◆ Action item ◆
Starting with the line that contains "<!-- minor casing -->", copy out each line through the end of the entries below, exactly as written, and nothing else.

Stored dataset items
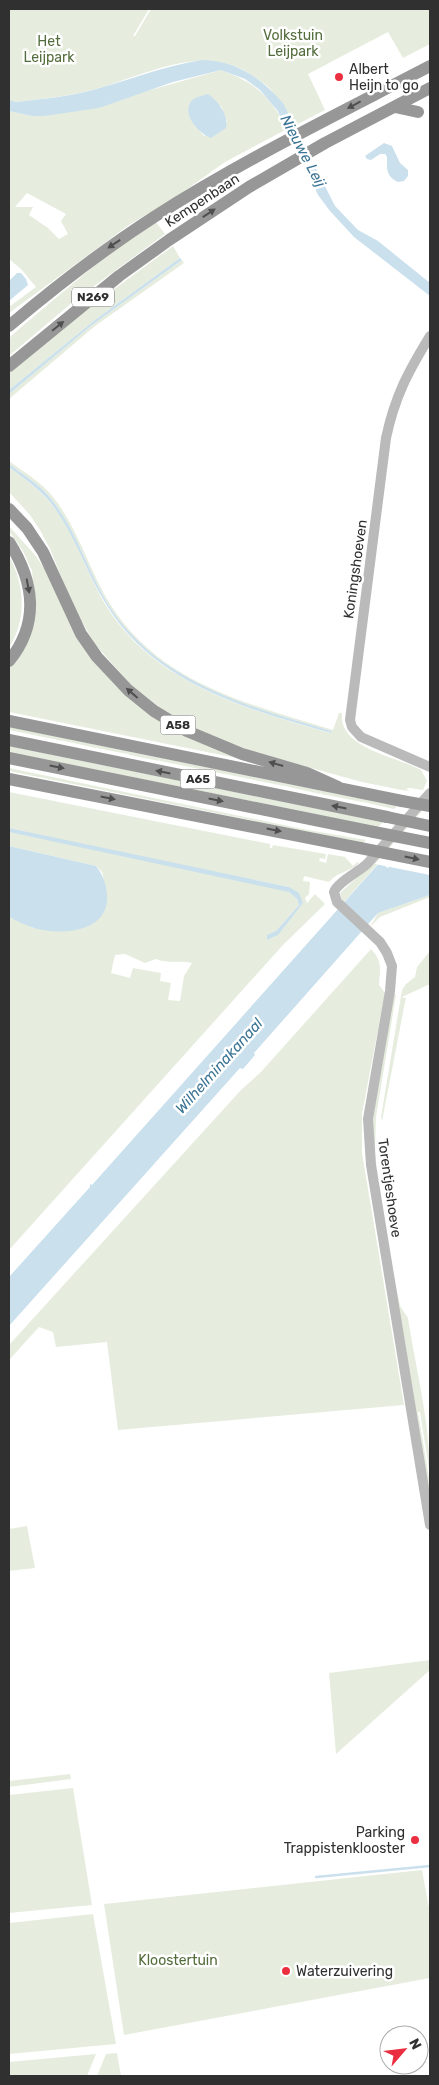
<svg xmlns="http://www.w3.org/2000/svg" width="439" height="2085" viewBox="0 0 439 2085" font-family="Rubik,sans-serif">
<style>
.green{fill:#e6edde;fill-rule:evenodd}
.water{fill:#cae0ed}
.pier{fill:#fff}
.lines{fill:none;stroke-linecap:round;stroke-linejoin:round}
.stream{stroke:#cae0ed;stroke-width:2.5}
.secondary{stroke:#bababa;stroke-width:10}
.highway{stroke:#979797;stroke-width:12}
.highway-bridge{stroke:#979797;stroke-width:12}
.oneway{fill:#4f4f4f}
.poi-dot{fill:#ea2f40;stroke:#fff;stroke-width:2}
.labels{text-anchor:middle;stroke-width:5;stroke-linejoin:round;paint-order:stroke}
.shield{fill:#fff;stroke:#6e6e6e;stroke-width:1}
.shield-label{font-size:12px;font-weight:bold;fill:#303030}
.park-label{font-size:14px;fill:#546d3c;stroke:#fff}
.poi-label{font-size:14px;fill:#303030;stroke:#fff;text-anchor:start}
.street-label{font-size:14px;fill:#303030;stroke:#fff}
.water-label{font-size:15px;font-style:italic;fill:#3b7495;stroke:#fff}
</style>
<rect width="100%" height="100%" fill="#fff"/>
<path class="green" d="M9,9H149L133,36H135L151,9H430V44L403,58L388,32L308,74L325,110L294,126C286,114 279,101 271,90C267,85 261,82 256,78C205,38 142,78 88,91C65,97 40,99 16,102L9,100Z
M221,70C256,83 270,96 287,129L225,162L179,195L129,225L9,313V307L36,287L21,269L9,259V111L32,116L147,91ZM190,103L221,106L227,122L204,136C195,126 187,117 190,103ZM27,193L66,214L61,221L68,234L59,239L48,228L29,215L33,207H15Z
M156,222L165,234L74,301L9,356V338L20,328L107,255Z
M173,246L180,258L95,320L9,390V373L87,309Z
M182,260L184,263L95,326L9,399V394L11,392L92,325Z
M9,461C24,472 41,482 53,497C78,528 89,570 110,604C160,684 249,704 333,730L339,713H342C338,749 397,756 421,770L427,781L423,790L409,788L406,789L410,791L401,790L362,782L275,758L242,748L193,727L162,709L131,685L94,643L71,602L51,551L40,530L30,515L9,492V467C26,480 43,492 56,510C77,539 87,574 105,604C153,684 247,709 330,733L331,731C246,706 154,682 106,601C85,565 74,523 45,492C34,481 21,473 9,464Z
M9,526L36,556L118,684L251,761L9,712V665L34,591L32,571L23,551L9,531Z
M9,556C25,585 27,619 9,648Z
M9,727L397,806L394,809L363,802L362,801V802L321,794V792L320,794L285,786V785L284,786L160,761V759L159,761L129,755L128,753L127,754L97,748V747L96,748L64,741V740L63,741L9,730Z
M9,746L383,822L378,827L9,752Z
M9,768L308,830L366,840L363,843L9,771Z
M9,792L270,844V848H272L273,845L326,854L325,859L320,858L319,861L326,863L328,854L345,857L353,866L357,862L359,863C350,872 337,872 329,882L304,876L303,881L310,882L309,894L305,898L307,903L315,894L325,904L282,946L9,1250V917L34,928L107,892L102,872L96,866L9,846V832L104,849L9,828ZM108,850L289,887L303,903L274,937L268,939L267,935L276,931L299,905C297,894 288,891 278,888L109,853ZM125,954L145,963L156,959C167,964 180,960 192,963L184,976L180,1001L168,1000L171,983L160,981L161,973L133,968L130,978L111,973L115,955Z
M430,799V805L343,903L340,893L363,872Z
M430,895V897L380,917L370,927L378,913Z
M371,949C383,962 380,969 379,985L385,993L362,1114V1153L404,1405L118,1430L107,1342L56,1347L53,1332L39,1327L9,1360V1345L241,1090L260,1073Z
M430,951V984L402,997L404,998L430,985L406,997L382,1121L381,1117L402,990L406,984L415,977L417,967Z
M394,993L396,995L376,1117L375,1154L380,1189L373,1143V1116Z
M392,1267L400,1306L408,1318C416,1370 430,1422 430,1475L420,1412H418L430,1484V1502Z
M27,1526L35,1568L9,1571V1529Z
M430,1660V1670L336,1754L329,1673Z
M70,1774L71,1779L9,1787V1781Z
M73,1788L92,1905L9,1913V1795Z
M422,1870L430,1913V1978L124,2035L104,1904Z
M93,1914L116,2044L9,2054V1923Z
M117,2053L121,2076H97L106,2054Z
M96,2054L87,2076H9V2062Z"/>
<path class="water" d="M202,60C238,61 259,77 283,103L335,206L358,230L378,241L430,283V296L354,237L330,211L318,195L297,149L277,110L260,90L245,79L221,70L173,82L99,108L44,116H32L9,111V100L16,102C41,99 66,97 89,91C127,81 163,66 202,60Z
M208,94C218,101 229,115 226,128L211,138C200,134 183,117 190,103C193,97 202,96 208,94Z
M384,143L392,146L400,163L408,170V176L404,181L398,182C386,176 387,170 387,157L385,154H380L371,160L367,159L365,156Z
M180,258L182,260L92,325L9,394V390L95,320Z
M17,273H21L26,279L28,285L9,301V281Z
M9,464C21,473 34,481 45,492C74,523 85,565 106,601C155,682 247,706 331,731V733C247,709 154,684 106,604C87,574 77,540 56,510C44,492 26,480 9,467Z
M430,806V816L385,866L388,868L430,821V895L378,913L254,1053L255,1055L243,1069L240,1068L9,1326V1277L90,1187V1184L92,1185Z
M9,828L289,887L299,893L303,903L278,935L267,940V935L276,931L299,905L297,899L289,892L9,832Z
M9,846L96,866C104,876 108,888 107,901C104,934 57,935 34,928C25,925 17,921 9,917Z"/>
<path class="pier" d="M295,124L316,164L305,170L284,129Z
M428,804H430V875L375,864Z"/>
<g class="lines">
<path class="stream" d="M316,1877L430,1866"/>
<path class="secondary" d="M430,336C408,372 395,396 386,438L350,720L352,727L361,737L430,767
M430,793L367,864C358,872 337,883 334,892L337,902L380,942L387,953L392,966L390,991L368,1119L371,1165L430,1525"/>
<path class="highway" d="M395,107L418,112
M9,326C55,287 103,250 154,217C243,160 338,114 430,66
M9,366L119,276L169,240L249,187L325,143L430,88
M9,509L27,528L43,552L81,634L97,657L128,690L154,711L187,731L242,754L307,773L338,787
M9,542C34,581 40,623 9,661
M9,721L402,801
M9,740L387,817
M9,758L374,832
M9,779L360,848"/>
<path class="highway-bridge" d="M402,801L430,806
M387,817L430,826
M374,832L430,843
M360,848L430,862"/>
</g>
<defs><path id="oneway-solid" d="M-6-.8H1V-3.2L6.5 0L1 3.2V.8H-6Z" transform="scale(1.25)"/></defs>
<g class="oneway">
<use href="#oneway-solid" transform="translate(354 105) rotate(152)"/>
<use href="#oneway-solid" transform="translate(209 213) rotate(-33)"/>
<use href="#oneway-solid" transform="translate(114 244) rotate(146)"/>
<use href="#oneway-solid" transform="translate(58 326) rotate(-39)"/>
<use href="#oneway-solid" transform="translate(28 586) rotate(79)"/>
<use href="#oneway-solid" transform="translate(132 693) rotate(-139)"/>
<use href="#oneway-solid" transform="translate(276 764) rotate(-164)"/>
<use href="#oneway-solid" transform="translate(57 767) rotate(11)"/>
<use href="#oneway-solid" transform="translate(163 772) rotate(-169)"/>
<use href="#oneway-solid" transform="translate(108 798) rotate(11)"/>
<use href="#oneway-solid" transform="translate(216 800) rotate(11)"/>
<use href="#oneway-solid" transform="translate(339 807) rotate(-169)"/>
<use href="#oneway-solid" transform="translate(274 830) rotate(11)"/>
<use href="#oneway-solid" transform="translate(412 858) rotate(12)"/>
</g>
<g class="poi-dot">
<circle cx="339" cy="77" r="5"/>
<circle cx="415" cy="1840" r="5"/>
<circle cx="286" cy="1971" r="5"/>
</g>
<g class="labels">
<g class="shield">
<rect x="72" y="287.5" width="42" height="19" rx="4"/>
<rect x="160.5" y="715.5" width="35" height="19" rx="4"/>
<rect x="180.5" y="769.5" width="35" height="19" rx="4"/>
</g>
<g class="shield-label">
<text x="93" y="301">N269</text>
<text x="178" y="729">A58</text>
<text x="198" y="783">A65</text>
</g>
<g class="park-label">
<text x="293" y="40">Volkstuin<tspan x="293" dy="16">Leijpark</tspan></text>
<text x="49" y="46">Het<tspan x="49" dy="16">Leijpark</tspan></text>
<text x="178" y="1965">Kloostertuin</text>
</g>
<g class="poi-label">
<text x="349" y="74">Albert<tspan x="349" dy="16">Heijn to go</tspan></text>
<text x="405" y="1837" text-anchor="end">Parking<tspan x="405" dy="16">Trappistenklooster</tspan></text>
<text x="296" y="1976">Waterzuivering</text>
</g>
<g class="street-label">
<text transform="translate(202 200) rotate(-33)" y="5">Kempenbaan</text>
<text transform="translate(355 569) rotate(-82)" y="5">Koningshoeven</text>
<text transform="translate(390 1188) rotate(82)" y="5">Torentjeshoeve</text>
</g>
<g class="water-label">
<text transform="translate(303 151) rotate(62)" y="5">Nieuwe Leij</text>
<text transform="translate(219 1066) rotate(-48)" y="5">Wilhelminakanaal</text>
</g>
</g>
<rect width="439" height="2085" fill="none" stroke="#303030" stroke-width="20"/>
<g transform="translate(404 2050) rotate(62)"><circle r="24" fill="#ffffff" stroke="#acacac"/>
<path d="M0-4L9 19L0 12L-9 19Z" fill="#ea2f40"/>
<text y="-8" font-size="14" font-weight="bold" text-anchor="middle" fill="#303030">N</text>
</g>
</svg>
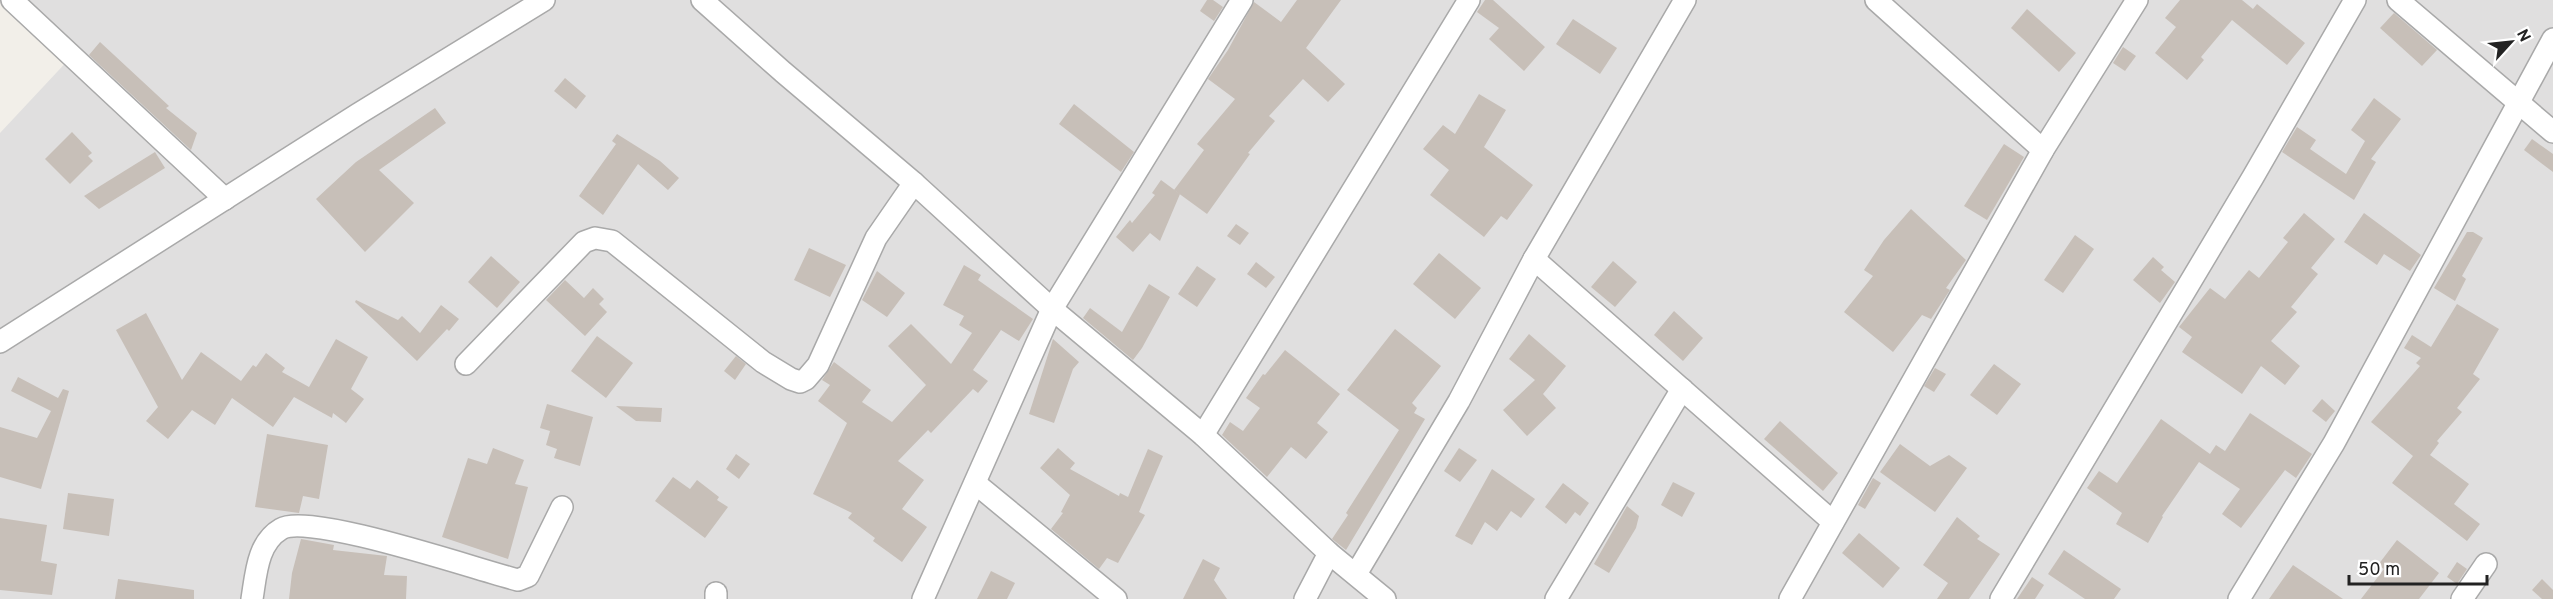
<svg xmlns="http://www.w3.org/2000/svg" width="2553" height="599" font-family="Overpass,sans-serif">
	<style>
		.residential { fill: #e0dfdf }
		.building { fill: #c7bfb8 }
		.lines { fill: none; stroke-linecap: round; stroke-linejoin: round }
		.minor-casing { stroke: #a9a9a9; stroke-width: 24 }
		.minor { stroke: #fff; stroke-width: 21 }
	</style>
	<rect width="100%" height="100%" fill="#f2efe9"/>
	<!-- residential -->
	<path class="residential" d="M12,0H2553V599H0V133L72,56Z"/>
	<!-- building -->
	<g class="building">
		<path d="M1207,0H1213L1223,7L1214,21L1200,11Z"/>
		<path d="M1297,0H1341L1306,48L1345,84L1328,102L1303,79L1269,116L1275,121L1248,153L1250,154L1207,214L1174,190L1204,150L1197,144L1235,99L1208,79L1228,50L1254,2L1281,22Z"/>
		<path d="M1485,0H1493L1545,47L1524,71L1489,39L1499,28L1477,12Z"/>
		<path d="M2180,0H2242L2253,9L2257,4L2305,43L2287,65L2232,20L2201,57L2204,60L2187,80L2155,53L2176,27L2165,18Z"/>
		<path d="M2027,9L2076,53L2059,72L2011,28Z"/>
		<path d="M2394,13L2437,50L2422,66L2380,28Z"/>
		<path d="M1573,19L1617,48L1600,74L1556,44Z"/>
		<path d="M100,42L169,106L166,108L197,133L191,150L89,55Z"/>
		<path d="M2123,47L2136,56L2125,71L2113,63Z"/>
		<path d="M565,78L586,96L576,109L554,91Z"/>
		<path d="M1479,94L1506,110L1484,147L1533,185L1507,220L1501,216L1484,237L1430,195L1449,170L1423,149L1443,125L1455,134Z"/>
		<path d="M2374,98L2401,119L2371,159L2376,162L2354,200L2282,152L2297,127L2316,140L2310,149L2346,174L2365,141L2351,130Z"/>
		<path d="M1074,104L1134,152L1121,172L1059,124Z"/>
		<path d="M435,108L446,123L379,170L414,203L365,252L316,199L356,162Z"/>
		<path d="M72,132L92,153L88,156L93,161L70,184L45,159Z"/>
		<path d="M617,134L660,161L679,178L668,190L638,164L603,215L579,196L616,144L612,141Z"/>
		<path d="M2532,139L2553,154V172L2524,150Z"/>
		<path d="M2004,144L2024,157L1987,220L1964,206Z"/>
		<path d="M155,152L165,168L99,209L84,196Z"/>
		<path d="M1161,180L1180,194L1160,241L1150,233L1133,252L1116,237L1130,220L1132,223L1155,195L1152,193Z"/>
		<path d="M1911,209L1966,260L1946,288L1950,290L1931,319L1922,315L1893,352L1844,312L1873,276L1864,270L1884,240Z"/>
		<path d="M2304,213L2335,239L2311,268L2318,274L2291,307L2297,312L2271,341L2300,366L2285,385L2261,366L2242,394L2182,352L2192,337L2179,327L2210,288L2225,299L2249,270L2259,278L2288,242L2283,238Z"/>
		<path d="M2364,213L2421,255L2410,271L2384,254L2377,265L2344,242Z"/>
		<path d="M1236,224L1249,233L1240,245L1227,236Z"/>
		<path d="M2467,232H2473L2483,238L2462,276L2466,279L2455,301L2434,288Z"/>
		<path d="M2075,235L2094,249L2063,293L2044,280Z"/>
		<path d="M809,248L846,265L830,297L794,280Z"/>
		<path d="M1439,253L1481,288L1455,319L1413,284Z"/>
		<path d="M491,256L520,282L497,308L468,282Z"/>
		<path d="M2153,257L2164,267L2161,270L2175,282L2160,303L2133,280Z"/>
		<path d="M1613,261L1637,282L1615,307L1591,287Z"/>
		<path d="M1256,262L1275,277L1266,288L1247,274Z"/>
		<path d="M964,265L981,275L978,280L1033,319L1019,341L1001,330L973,370L988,381L978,393L973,389L931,433L928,430L898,461L924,480L902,509L927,527L902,562L873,541L875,538L848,518L852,513L813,494L847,423L818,401L830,385L822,380L834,362L871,390L862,402L892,422L926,385L888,346L911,324L951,364L972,333L959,325L964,316L943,305Z"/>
		<path d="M1197,266L1216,279L1197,307L1178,294Z"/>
		<path d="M877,271L905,293L887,317L862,300Z"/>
		<path d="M565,280L584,298L593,288L604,299L599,304L607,312L585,336L546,300Z"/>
		<path d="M1149,284L1170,297L1142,348L1133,360L1083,318L1090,308L1122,332Z"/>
		<path d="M356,300L398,320L402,316L420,333L441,305L459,319L449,331L447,329L417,361L355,302Z"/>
		<path d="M2457,304L2499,329L2473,374L2480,379L2457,408L2462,412L2437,441L2439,443L2430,455L2469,484L2454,504L2480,524L2467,541L2392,483L2413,456L2371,422L2420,366L2416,363L2421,358L2404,348L2412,335L2431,347Z"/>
		<path d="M1674,311L1703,338L1683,361L1654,335Z"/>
		<path d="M146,313L182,380L201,352L241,381L253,365L256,367L266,353L285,368L282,372L309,387L336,339L368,357L351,389L364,399L346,423L333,413L332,418L294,397L273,427L232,398L215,425L192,410L168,439L146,421L158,407L116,330Z"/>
		<path d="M1395,329L1441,366L1412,403L1417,408L1414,413L1425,419L1346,550L1332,539L1348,515L1346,513L1399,430L1347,390Z"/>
		<path d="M1529,334L1566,366L1543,394L1556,408L1527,436L1503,410L1535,380L1509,359Z"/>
		<path d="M597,336L633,363L606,398L571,371Z"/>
		<path d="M1053,339L1079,362L1073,369L1054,423L1029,414Z"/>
		<path d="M1285,350L1340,394L1317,423L1328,432L1306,459L1291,447L1267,477L1222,435L1230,422L1243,431L1260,408L1246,398L1263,374L1265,375Z"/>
		<path d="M736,356L746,364L735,380L724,371Z"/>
		<path d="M1994,364L2021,384L1997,415L1970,395Z"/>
		<path d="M1935,368L1946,374L1934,392L1924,386Z"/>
		<path d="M18,377L58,398L63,389L69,391L41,489L0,477V427L37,438L51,411L11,391Z"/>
		<path d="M2322,399L2335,411L2326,422L2312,411Z"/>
		<path d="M547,404L593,417L580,466L554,458L557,449L546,445L550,431L540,428Z"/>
		<path d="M616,406L662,408L661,422L636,421Z"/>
		<path d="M2250,413L2312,454L2296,478L2285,470L2241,528L2222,514L2240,489L2199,462L2162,516L2163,517L2148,543L2116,524L2122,513L2087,488L2099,471L2117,483L2161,419L2210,454L2216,445L2225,451Z"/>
		<path d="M1780,421L1838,473L1823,491L1764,439Z"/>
		<path d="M267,434L328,445L319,499L303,496L299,513L255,507Z"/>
		<path d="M1900,444L1930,466L1949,455L1967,468L1935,512L1880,472Z"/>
		<path d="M493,448L524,460L515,484L528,487L508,559L442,537L468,458L487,464Z"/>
		<path d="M1058,448L1075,463L1070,469L1119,496L1120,493L1128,497L1148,449L1163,456L1139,512L1145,515L1118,563L1107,558L1099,569L1051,529L1063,513L1061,512L1070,495L1040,468Z"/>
		<path d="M1459,448L1477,460L1460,482L1444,471Z"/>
		<path d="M736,454L750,464L739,479L726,469Z"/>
		<path d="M1492,469L1535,499L1521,518L1511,511L1497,531L1485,522L1472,545L1455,536Z"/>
		<path d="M673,477L690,489L697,480L719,497L717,500L728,507L705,538L655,501Z"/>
		<path d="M1873,478L1881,483L1865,509L1858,505Z"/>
		<path d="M1673,482L1695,493L1682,517L1661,505Z"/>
		<path d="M1563,483L1589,503L1580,516L1575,512L1566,524L1545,507Z"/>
		<path d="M68,493L114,499L109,536L63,529Z"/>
		<path d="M1627,506L1639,516L1636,528L1609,573L1594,564Z"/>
		<path d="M1957,517L1980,536L1977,539L2000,554L1969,599H1937L1948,583L1923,565Z"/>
		<path d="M0,518L47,525L41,561L57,564L52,595L0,590Z"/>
		<path d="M1859,533L1900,568L1883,588L1842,553Z"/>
		<path d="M301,539L334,545L333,550L387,556L384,575L407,576L406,599H289L292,573Z"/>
		<path d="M2397,540L2439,573L2419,599H2361L2384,569L2378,565Z"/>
		<path d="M2064,550L2121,589L2114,599H2085L2048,574Z"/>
		<path d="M1203,559L1220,568L1214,580L1227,599H1183Z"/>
		<path d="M2457,562L2467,569L2457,584L2447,577Z"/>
		<path d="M2293,565L2343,599H2269Z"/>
		<path d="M991,571L1015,583L1007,599H977Z"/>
		<path d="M2032,577L2044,585L2035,599H2017Z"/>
		<path d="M118,579L194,590V599H115Z"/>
		<path d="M2542,579L2553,590V599H2542L2532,590Z"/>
	</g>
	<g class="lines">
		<defs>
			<g id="minor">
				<path d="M12,0L225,199"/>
				<path d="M702,0L783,72L914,183L1052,309L1203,435L1329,553L1385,599"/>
				<path d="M1876,0L2043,150"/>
				<path d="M2398,0L2553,132"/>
				<path d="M1534,259L1833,522"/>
				<path d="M0,342L358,114L544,0"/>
				<path d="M466,364L584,242L595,238L612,241L763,362L791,379L800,382L806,379L818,365L876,238L914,183"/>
				<path d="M1203,435L1469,0"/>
				<path d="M975,483L1116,599"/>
				<path d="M1356,574L1459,401L1534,259L1685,0"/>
				<path d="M252,599C256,575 257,543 281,529C309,512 478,570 518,580L528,576L562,507"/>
				<path d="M716,599V593"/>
				<path d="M923,599L1052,309L1242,0"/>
				<path d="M1305,599L1329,553"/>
				<path d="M1556,599L1682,389"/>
				<path d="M1790,599L2043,150L2137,0"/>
				<path d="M2001,599L2253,177L2355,0"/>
				<path d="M2239,599L2334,443L2553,39"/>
				<path d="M2462,599L2486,564"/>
			</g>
		</defs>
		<!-- minor casing -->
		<use href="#minor" class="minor-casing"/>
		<!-- minor -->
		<use href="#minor" class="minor"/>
	</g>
	<!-- north arrow -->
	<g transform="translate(2511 42) rotate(63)" stroke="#ffffff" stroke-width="4.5" paint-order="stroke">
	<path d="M0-4.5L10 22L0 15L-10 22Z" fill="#222222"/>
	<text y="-9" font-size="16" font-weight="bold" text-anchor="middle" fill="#222222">N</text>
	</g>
	<!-- scale -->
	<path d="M2349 575v9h138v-9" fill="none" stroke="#222222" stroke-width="3"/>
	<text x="2358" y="575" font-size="18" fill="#222222" stroke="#ffffff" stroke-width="4.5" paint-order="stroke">50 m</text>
</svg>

◆ Result ◆
		<!-- minor casing -->
		<use href="#minor" class="minor-casing"/>
		<!-- minor -->
		<use href="#minor" class="minor"/>
	</g>
	<!-- north arrow -->
	<g transform="translate(2511 42) rotate(63)" stroke="#ffffff" stroke-width="4.5" paint-order="stroke">
	<path d="M0-4.5L10 22L0 15L-10 22Z" fill="#222222"/>
	<text y="-9" font-size="16" font-weight="bold" text-anchor="middle" fill="#222222">N</text>
	</g>
	<!-- scale -->
	<path d="M2349 575v9h138v-9" fill="none" stroke="#222222" stroke-width="3"/>
	<text x="2358" y="575" font-size="18" fill="#222222" stroke="#ffffff" stroke-width="4.5" paint-order="stroke">50 m</text>
</svg>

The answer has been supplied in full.